说完后,是久久的沉默,心底的苦涩酿成了醇厚的老酒,卡在喉头,都能够时刻体会到那种撕裂心肺的痛。
秦暖也不言不语,自己最重要的人逝世,那种感受她也是深有体会,她选择了逃避,而这人,应该是选择的时刻的将这件事情烙在心底,疼痛,无时无刻。
不过,他们之间也是不同的,他自己妄为导致了朋友的离世,而她,什么都没做,也是害得爷爷去世了。
她睫毛颤动,低垂眼眸,咬着下唇,掩饰眼底流露的几分苦楚。
她感受的到,这人很是痛苦,不过觉得这是他应该承受的,每个人都要为自己犯的错误买单。
对于这人敢剖析自己的心,她还是挺高看的。
懦弱的她,选择了强迫自己逃避,忘却,这样是对么?
不过这人应该不只是为了讲个故事给自己听,定然后面还有事情要牵引出来。
“秦施主,我有件事情想要求你帮忙。”六爷从来没有说过求人的话,但是今天说了,低下了他自觉高傲的头颅。

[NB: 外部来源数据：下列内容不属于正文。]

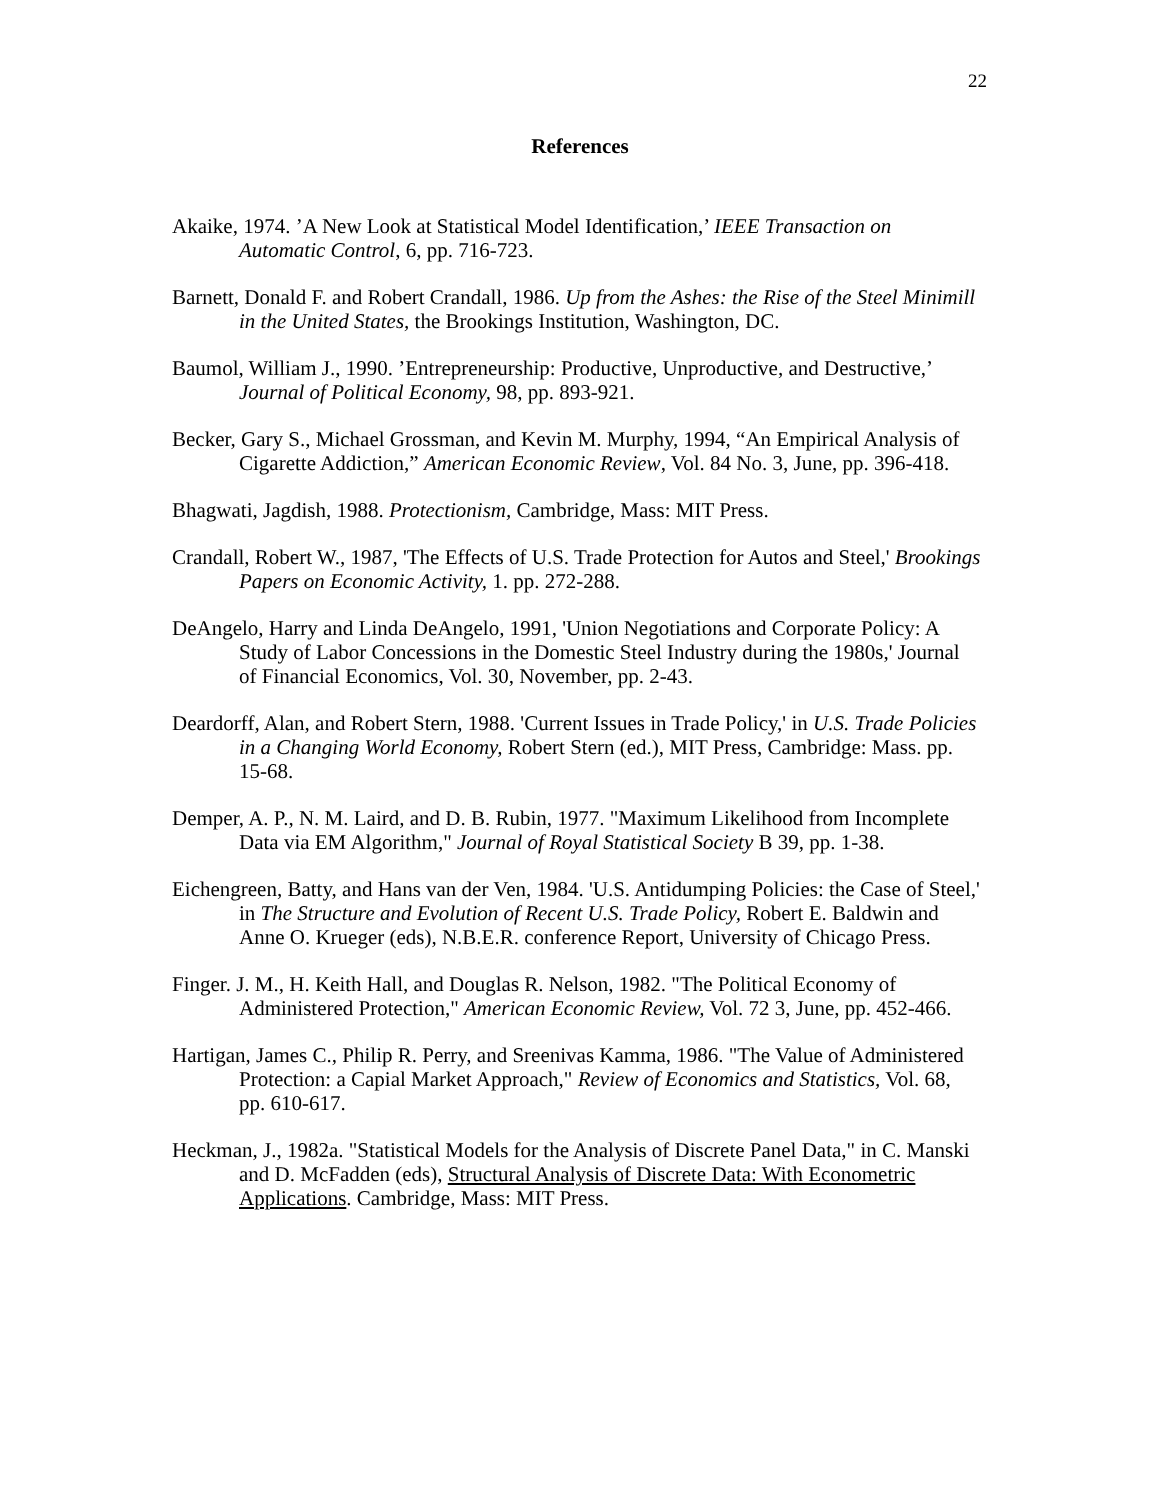22
References
Akaike, 1974. ’A New Look at Statistical Model Identification,’ IEEE Transaction on Automatic Control, 6, pp. 716-723.
Barnett, Donald F. and Robert Crandall, 1986. Up from the Ashes: the Rise of the Steel Minimill in the United States, the Brookings Institution, Washington, DC.
Baumol, William J., 1990. ’Entrepreneurship: Productive, Unproductive, and Destructive,’ Journal of Political Economy, 98, pp. 893-921.
Becker, Gary S., Michael Grossman, and Kevin M. Murphy, 1994, “An Empirical Analysis of Cigarette Addiction,” American Economic Review, Vol. 84 No. 3, June, pp. 396-418.
Bhagwati, Jagdish, 1988. Protectionism, Cambridge, Mass: MIT Press.
Crandall, Robert W., 1987, 'The Effects of U.S. Trade Protection for Autos and Steel,' Brookings Papers on Economic Activity, 1. pp. 272-288.
DeAngelo, Harry and Linda DeAngelo, 1991, 'Union Negotiations and Corporate Policy: A Study of Labor Concessions in the Domestic Steel Industry during the 1980s,' Journal of Financial Economics, Vol. 30, November, pp. 2-43.
Deardorff, Alan, and Robert Stern, 1988. 'Current Issues in Trade Policy,' in U.S. Trade Policies in a Changing World Economy, Robert Stern (ed.), MIT Press, Cambridge: Mass. pp. 15-68.
Demper, A. P., N. M. Laird, and D. B. Rubin, 1977. "Maximum Likelihood from Incomplete Data via EM Algorithm," Journal of Royal Statistical Society B 39, pp. 1-38.
Eichengreen, Batty, and Hans van der Ven, 1984. 'U.S. Antidumping Policies: the Case of Steel,' in The Structure and Evolution of Recent U.S. Trade Policy, Robert E. Baldwin and Anne O. Krueger (eds), N.B.E.R. conference Report, University of Chicago Press.
Finger. J. M., H. Keith Hall, and Douglas R. Nelson, 1982. "The Political Economy of Administered Protection," American Economic Review, Vol. 72 3, June, pp. 452-466.
Hartigan, James C., Philip R. Perry, and Sreenivas Kamma, 1986. "The Value of Administered Protection: a Capial Market Approach," Review of Economics and Statistics, Vol. 68, pp. 610-617.
Heckman, J., 1982a. "Statistical Models for the Analysis of Discrete Panel Data," in C. Manski and D. McFadden (eds), Structural Analysis of Discrete Data: With Econometric Applications. Cambridge, Mass: MIT Press.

“你先别拒绝我,等我讲完了再给我答案。”他事先恳求道,他很害怕秦暖直接就拒绝了他。
秦暖没有说话,眼睛看着远处,残留几分迷怔。
“我最好的兄弟留下了一个孩子,起初的时候,和我的关系还是不错的。”他长叹一声接着道。
他相信秦暖能够明白之前他诉说的那人就是他,所以直接转换了叙述人称。
“但是后面的时候,知道了他父亲是为我而死的,就很是仇视我,我想要照顾他也是没法子,甚至不敢出现在他的面前,因为他不愿意见到我,我不想再伤害到他,我本来是想好好的培养他,不让他接触这些肮脏黑暗的东西,让他出国深造,不要再回来了,过上另外一种平安幸福的生活。”他语无伦次的道。
“之前一直都是按照我的期待在走,我很欣慰,现在却是抽烟汹酒,飙车赌博,到处滋事,很是颓废低沉,都没有人样了,他才是一个高中生,他本该有美好的前途,我真的不想他变成这个样子,这样对不起我最好的兄弟,但是对于他,我无论如何都是下不了狠心,因为我对不起他的父亲。”他抱紧自己的头,脸上满是痛苦,喉间溢出声声低吼。
他松开自己的手,继续道:“我很后悔自己当初一意孤行下做下这么多让自己后悔的事情,但是没有重来的机会了,赎罪,都是没有机会。”
“我希望你能够帮我改变一下他。”蓦地,他直直看向秦暖,恳求道。
之后,他就没有说话了,秦暖避开他的视线,手指在石桌上轻敲了敲,平淡的语气开口道:“就算是这样,可我为什么要帮你呢?”
虽然她同情,但她不是圣母,不是别人请求什么就会答应,这和她并没有什么干系,不是么?如果世界上这样的事情,她每件事都要去管,那她的人生就不是自己的了。
她觉得自己骨子里就是淡漠寡情的,或者说,现在,她的情只会给那些极个别的人,没有多余的。
呵!冷眼旁观这个世界才有趣!
“主人,他真的很可怜。”小钰忍不住说了一句。
“那也是他咎由自取的。”秦暖淡淡的回了一句。
小钰沉默了,道教一脉,理当心胸豁达,有侠义心肠,救人于危难,积极面对人生。
新主人却很难做到这样,她的成长环境,生活遭遇注定了她思维的方式会不一样。
一个多月的相处,小钰又叫她主人,秦暖已经是把小钰放进心里了,至于占了多大一角,还不得而知。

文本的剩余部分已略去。